Rosja twierdzi, że wyciągnie konsekwencje z „pojawienia się polskiego ośrodka wojskowego na Ukrainie” i twierdzi, że to „wciągnie Warszawę w konflikt”

Maria Zacharowa Źródło: Twitter
Maria Zacharowa Źródło: Twitter
REKLAMA

Rosyjska agencja RIA Novosti pisze o budowie „polskiego centrum wojskowego na Ukrainie” i cytuje rzecznik MSZ Marię Zacharową, że to „bezpośrednio wciągnie Warszawę w konflikt”. Zacharowa mówiła o „zamiarze Warszawy rozmieszczenia swojej infrastruktury w celu zwiększenia liczebności grupy polskiej, zapowiadanej wcześniej jako Polski Legion Ochotniczy, która będzie zlokalizowana w bazie tego centrum”.

Dodała, że to już „bezpośrednie zaangażowanie Polski w konflikt ukraiński i nikomu nie przeszkadza w Warszawie, a co dopiero w Kijowie”. Powołała się na doniesienia… polskich mediów, które „w połowie lutego pisały, że na Ukrainie powstaje „Polski Legion Ochotniczy” – jednostka sił specjalnych złożona z obywateli Polski”.

Wycinek danych:

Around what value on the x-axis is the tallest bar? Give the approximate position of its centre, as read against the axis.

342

Zadania do wykonania:
**A.** Wypisz w mianowniku wszystkie nazwy państw i miast, które pojawiają się w tekście o polskim ośrodku wojskowym.
**B.** Proszę dopisać dalszy ciąg tekstu o polskim ośrodku wojskowym, zaczynając po jego ostatnim zdaniu.

Ponumerowane odpowiedzi:
**A.** Rosja, Ukraina, Polska, Warszawa, Kijów

**B.**
REKLAMA

Zacharowa twierdzi, że ów „oddział nie wejdzie w skład istniejącego już Międzynarodowego Legionu Obrony Terytorialnej, ale będzie podlegał bezpośrednio Ministerstwu Obrony Ukrainy, a chętnych do jednostki wybiorą specjaliści z obu krajów”.

Kryterium przyjęcia ma być posiadane „przeszkolenie wojskowe oraz brak problemów z alkoholem i narkotykami”. Podobno baza tego oddziału będzie zlokalizowana w obwodzie kijowskim, a tymczasowa kwatera główna już działa, chociaż „w tajemnicy”. Dodano, że wiceminister spraw zagranicznych Polski Paweł Jabłoński odmówił komentarza.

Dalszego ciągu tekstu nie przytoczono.